Data for the task START

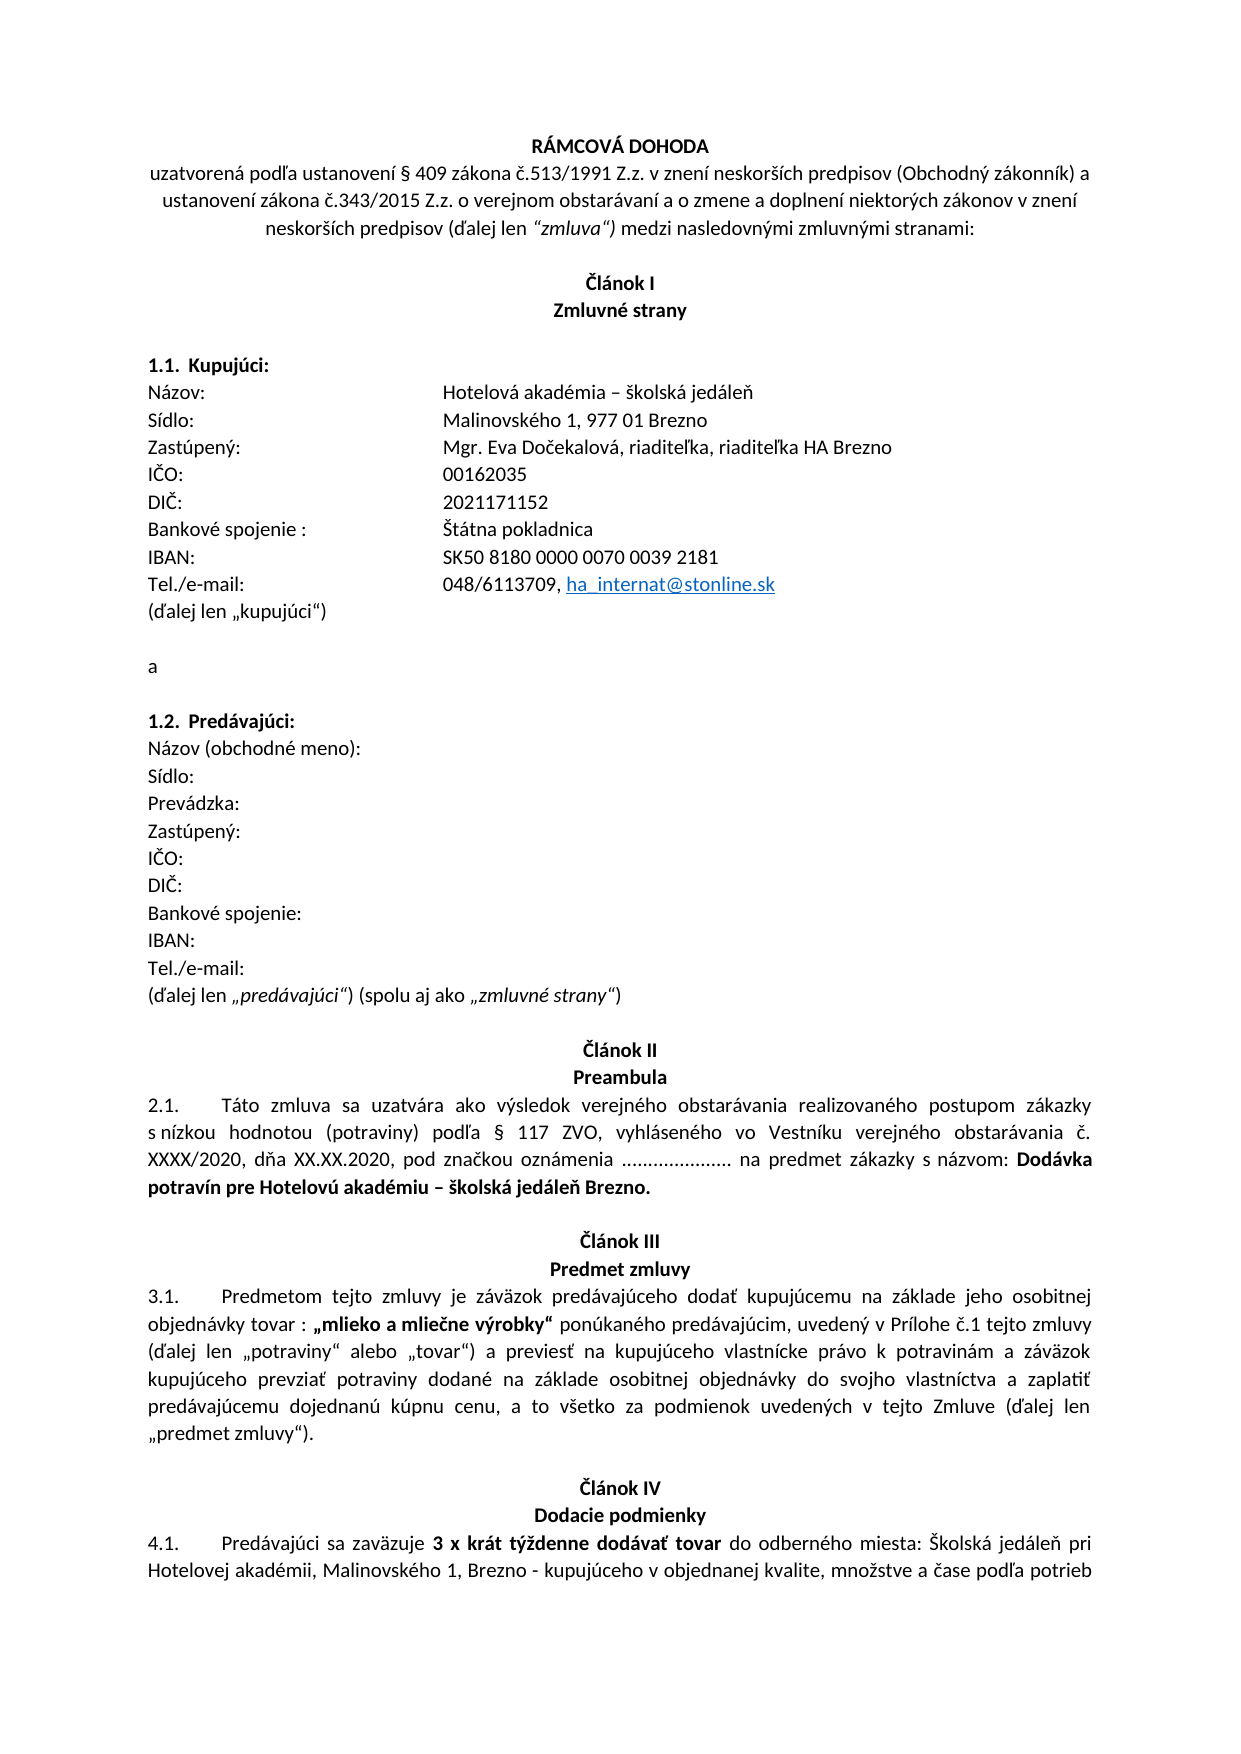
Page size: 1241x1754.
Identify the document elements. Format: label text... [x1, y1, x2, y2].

text Tel./e-mail: [148, 955, 1093, 980]
text (ďalej len „kupujúci“) [148, 599, 1093, 624]
text Prevádzka: [148, 790, 1093, 816]
text Článok II [148, 1037, 1093, 1062]
list Predmetom tejto zmluvy je záväzok predávajúceho dodať kupujúcemu na základe jeho osobitnej objednávky tovar : „mlieko a mliečne výrobky“ ponúkaného predávajúcim, uvedený v Prílohe č.1 tejto zmluvy (ďalej len „potraviny“ alebo „tovar“) a previesť na kupujúceho vlastnícke právo k potravinám a záväzok kupujúceho prevziať potraviny dodané na základe osobitnej objednávky do svojho vlastníctva a zaplatiť predávajúcemu dojednanú kúpnu cenu, a to všetko za podmienok uvedených v tejto Zmluve (ďalej len „predmet zmluvy“). [148, 1283, 1093, 1446]
text Názov (obchodné meno): [148, 736, 1093, 761]
list Článok IV [148, 1475, 1093, 1501]
text Bankové spojenie: [148, 900, 1093, 925]
text a [148, 653, 1093, 679]
text DIČ: 2021171152 [148, 489, 1093, 514]
text Zmluvné strany [148, 297, 1093, 323]
list Predávajúci: [148, 708, 1093, 734]
text RÁMCOVÁ DOHODA [148, 133, 1093, 158]
text Zastúpený: [148, 818, 1093, 843]
list Kupujúci: [148, 352, 1093, 377]
text Názov: Hotelová akadémia – školská jedáleň [148, 379, 1093, 405]
list Dodacie podmienky [148, 1503, 1093, 1528]
text DIČ: [148, 873, 1093, 898]
text IČO: [148, 845, 1093, 871]
text Preambula [148, 1064, 1093, 1090]
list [148, 1530, 1093, 1583]
text (ďalej len „predávajúci“) (spolu aj ako „zmluvné strany“) [148, 982, 1093, 1008]
text Tel./e-mail: 048/6113709, ha_internat@stonline.sk [148, 571, 1093, 597]
text Článok I [148, 270, 1093, 295]
text IČO: 00162035 [148, 462, 1093, 487]
text Sídlo: Malinovského 1, 977 01 Brezno [148, 407, 1093, 432]
text Bankové spojenie : Štátna pokladnica [148, 516, 1093, 542]
list Predmet zmluvy [148, 1256, 1093, 1282]
list Článok III [148, 1229, 1093, 1254]
text Sídlo: [148, 763, 1093, 788]
list Táto zmluva sa uzatvára ako výsledok verejného obstarávania realizovaného postupom zákazky s nízkou hodnotou (potraviny) podľa § 117 ZVO, vyhláseného vo Vestníku verejného obstarávania č. XXXX/2020, dňa XX.XX.2020, pod značkou oznámenia ..................... na predmet zákazky s názvom: Dodávka potravín pre Hotelovú akadémiu – školská jedáleň Brezno. [148, 1092, 1093, 1199]
text Zastúpený: Mgr. Eva Dočekalová, riaditeľka, riaditeľka HA Brezno [148, 434, 1093, 460]
text uzatvorená podľa ustanovení § 409 zákona č.513/1991 Z.z. v znení neskorších predpisov (Obchodný zákonník) a ustanovení zákona č.343/2015 Z.z. o verejnom obstarávaní a o zmene a doplnení niektorých zákonov v znení neskorších predpisov (ďalej len “zmluva“) medzi nasledovnými zmluvnými stranami: [148, 160, 1093, 241]
text IBAN: [148, 927, 1093, 953]
text IBAN: SK50 8180 0000 0070 0039 2181 [148, 544, 1093, 569]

Data for the task END

◆ What you are asked to do
Although the entries contain pictures, reproduce only the rest, exactly as written.

◆ Answer to the exercise
Page size: 1241x1754.
Identify the document elements. Format: label text... [x1, y1, x2, y2].

text Tel./e-mail: [148, 955, 1093, 980]
text (ďalej len „kupujúci“) [148, 599, 1093, 624]
text Prevádzka: [148, 790, 1093, 816]
text Článok II [148, 1037, 1093, 1062]
list Predmetom tejto zmluvy je záväzok predávajúceho dodať kupujúcemu na základe jeho osobitnej objednávky tovar : „mlieko a mliečne výrobky“ ponúkaného predávajúcim, uvedený v Prílohe č.1 tejto zmluvy (ďalej len „potraviny“ alebo „tovar“) a previesť na kupujúceho vlastnícke právo k potravinám a záväzok kupujúceho prevziať potraviny dodané na základe osobitnej objednávky do svojho vlastníctva a zaplatiť predávajúcemu dojednanú kúpnu cenu, a to všetko za podmienok uvedených v tejto Zmluve (ďalej len „predmet zmluvy“). [148, 1283, 1093, 1446]
text Názov (obchodné meno): [148, 736, 1093, 761]
list Článok IV [148, 1475, 1093, 1501]
text Bankové spojenie: [148, 900, 1093, 925]
text a [148, 653, 1093, 679]
text DIČ: 2021171152 [148, 489, 1093, 514]
text Zmluvné strany [148, 297, 1093, 323]
list Predávajúci: [148, 708, 1093, 734]
text RÁMCOVÁ DOHODA [148, 133, 1093, 158]
text Zastúpený: [148, 818, 1093, 843]
list Kupujúci: [148, 352, 1093, 377]
text Názov: Hotelová akadémia – školská jedáleň [148, 379, 1093, 405]
list Dodacie podmienky [148, 1503, 1093, 1528]
text DIČ: [148, 873, 1093, 898]
text IČO: [148, 845, 1093, 871]
text Preambula [148, 1064, 1093, 1090]
list [148, 1530, 1093, 1583]
text (ďalej len „predávajúci“) (spolu aj ako „zmluvné strany“) [148, 982, 1093, 1008]
text Tel./e-mail: 048/6113709, ha_internat@stonline.sk [148, 571, 1093, 597]
text Článok I [148, 270, 1093, 295]
text IČO: 00162035 [148, 462, 1093, 487]
text Sídlo: Malinovského 1, 977 01 Brezno [148, 407, 1093, 432]
text Bankové spojenie : Štátna pokladnica [148, 516, 1093, 542]
list Predmet zmluvy [148, 1256, 1093, 1282]
list Článok III [148, 1229, 1093, 1254]
text Sídlo: [148, 763, 1093, 788]
list Táto zmluva sa uzatvára ako výsledok verejného obstarávania realizovaného postupom zákazky s nízkou hodnotou (potraviny) podľa § 117 ZVO, vyhláseného vo Vestníku verejného obstarávania č. XXXX/2020, dňa XX.XX.2020, pod značkou oznámenia ..................... na predmet zákazky s názvom: Dodávka potravín pre Hotelovú akadémiu – školská jedáleň Brezno. [148, 1092, 1093, 1199]
text Zastúpený: Mgr. Eva Dočekalová, riaditeľka, riaditeľka HA Brezno [148, 434, 1093, 460]
text uzatvorená podľa ustanovení § 409 zákona č.513/1991 Z.z. v znení neskorších predpisov (Obchodný zákonník) a ustanovení zákona č.343/2015 Z.z. o verejnom obstarávaní a o zmene a doplnení niektorých zákonov v znení neskorších predpisov (ďalej len “zmluva“) medzi nasledovnými zmluvnými stranami: [148, 160, 1093, 241]
text IBAN: [148, 927, 1093, 953]
text IBAN: SK50 8180 0000 0070 0039 2181 [148, 544, 1093, 569]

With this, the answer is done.